Park these thoughts too. They serve as lead-ins to Scott Ritter’s insistence, in a twenty-eight minute dialogue late yesterday with Danny Haiphong, that not to put too fine a point on it, NATO is screwed.

* * *

  1. “Epic” is an overused term but here I stand by it. Should the world survive in spite of “the mediocrities managing with breath-taking ineptitude the West’s accelerating decline”, historians will write tomes, and students exam answers, on the string of poke-the-bear provocations, many of them set out on this site, which led Russia to recognise Donbas and Luhansk independence on February 22, 2022, and launch her SMO two days later. Likewise on the distortions of hyper-financialised Western economies which led their leaders to underestimate so badly Russia’s power, both military and economic. Likewise on whether such visceral hatred of Russia was a cause, or simply an unusually powerful catalyst, of Western suicidalism.
  2. Since ours is an age where colonial geography is under scrutiny – out with Bombay and Burma, Peking and Middle East; in with Mumbei and Myanmar, Beijing and Western Asia – I intermittently follow those pioneers who put the definite article back in Ukraine. The word means “borderland” (a truth whose significance is lost on most of us in the West, especially in literal and de facto islands like UK and USA) so it makes sense to refer to that historically fluid entity as The Ukraine.
  3. In a footnote to a post last month – Where might Zelensky store his F-16s? – I wrote:

    The old cold war was only superficially ideological. Russia’s vast natural wealth, markets closed off to Western capital, and above all 500 years of the West fearing a Pan Eurasian threat to its supremacy were – and remain – its key drivers. Putin’s error, failing for all his passion for history to grasp these realities, was to think the West would embrace a post Soviet but not subservient Russia. That’s a delusion he no longer labours under, as Russia turns decisively to the east – very much to the cost of Europe.

    In a mirror image of this point, I part company with Scott. Around 24:15, near the end of his dialogue with Danny, he touches on 1982 and US placement in Europe of Pershing II nuclear missiles that could hit Moscow in twelve minutes. True, but in arguing that now is worse than then – it is, but not for the reason he gives – he says that in 1982 the West did not have the goal of strategic defeat of the USSR. Sorry Scott, it assuredly did; just not for the reasons its leaders gave and I think believed.

  4. A few niche Western media do show signs of breaking with denialism.

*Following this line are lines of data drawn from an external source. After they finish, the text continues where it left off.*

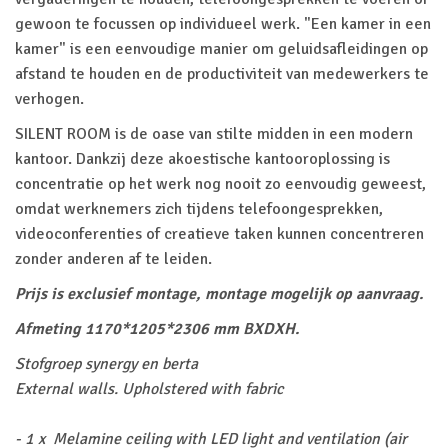
gewoon te focussen op individueel werk. "Een kamer in een
kamer" is een eenvoudige manier om geluidsafleidingen op
afstand te houden en de productiviteit van medewerkers te
verhogen.
SILENT ROOM is de oase van stilte midden in een modern
kantoor. Dankzij deze akoestische kantooroplossing is
concentratie op het werk nog nooit zo eenvoudig geweest,
omdat werknemers zich tijdens telefoongesprekken,
videoconferenties of creatieve taken kunnen concentreren
zonder anderen af ​​te leiden.
Prijs is exclusief montage, montage mogelijk op aanvraag.
Afmeting 1170*1205*2306 mm BXDXH.
Stofgroep synergy en berta
External walls. Upholstered with fabric
- 1 x Melamine ceiling with LED light and ventilation (air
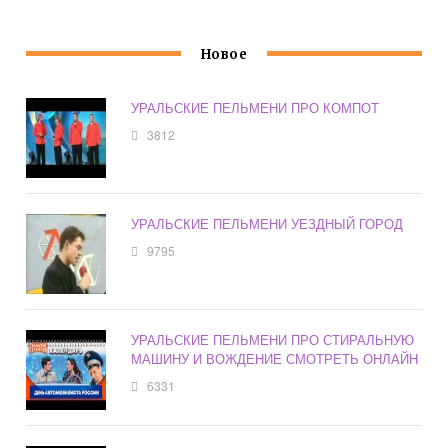
Новое
УРАЛЬСКИЕ ПЕЛЬМЕНИ ПРО КОМПОТ
3812
УРАЛЬСКИЕ ПЕЛЬМЕНИ УЕЗДНЫЙ ГОРОД
9795
УРАЛЬСКИЕ ПЕЛЬМЕНИ ПРО СТИРАЛЬНУЮ
МАШИНУ И ВОЖДЕНИЕ СМОТРЕТЬ ОНЛАЙН
6331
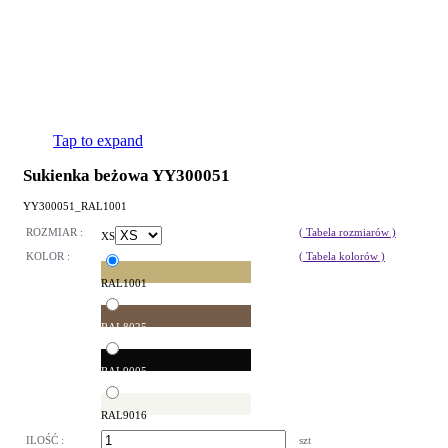
Tap to expand
Sukienka beżowa YY300051
YY300051_RAL1001
ROZMIAR :
( Tabela rozmiarów )
XS
KOLOR :
( Tabela kolorów )
RAL1001
RAL8025
RAL9005
RAL9016
ILOŚĆ :
szt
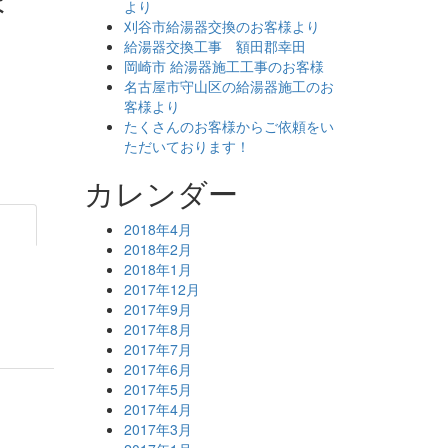
より
刈谷市給湯器交換のお客様より
給湯器交換工事 額田郡幸田
岡崎市 給湯器施工工事のお客様
名古屋市守山区の給湯器施工のお
客様より
たくさんのお客様からご依頼をい
ただいております！
カレンダー
2018年4月
2018年2月
2018年1月
2017年12月
2017年9月
2017年8月
2017年7月
2017年6月
2017年5月
2017年4月
2017年3月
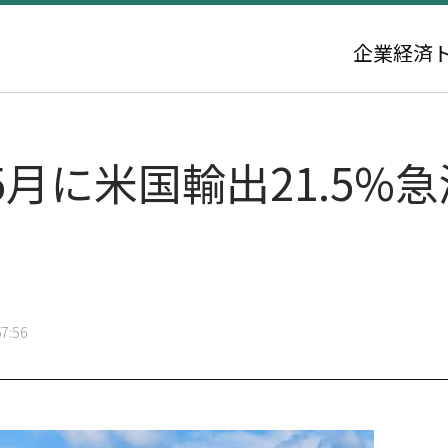
企業
経済
月に米国輸出21.5%
7:56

Investor-oriented Bloomberg is a case in point. On July 10, in a piece featured at 18:12 (!) in Scott’s dialogue with Danny, it ran with Putin is Meeting a Lot of World Leaders for a Global ‘Outcast’.

    The title says it all. We are told repeatedly the RF President is a pariah in the international community. What, this one?

3 Replies to “Scott Ritter: “NATO is screwed”

  1. Re point 4, the cracks are appearing all over now – very fine cracks, to be sure, but the only way to a big crack is to start with a fine one. The Guardian, which I peruse for a general overview of the UK’s slant on the news (while necessarily holding a sick bag in my free hand) has a readers letter today entitled “Ignoring Russia’s fears about Nato expansion was a mistake”. A few months ago such blatant revisionism would not have been tolerated.

    In a year or so there will be lead articles titled “How did we get the Ukraine so wrong”, and the explanation will contain the same blinkered stupidities which led to the title. This lack of insight and common sense among the hierarchy seems to be an endless, circulating, process within the Western Empire, which presumably will continue until the oil, diesel fuel, iron ore and food run out, sometime in the late 21st century.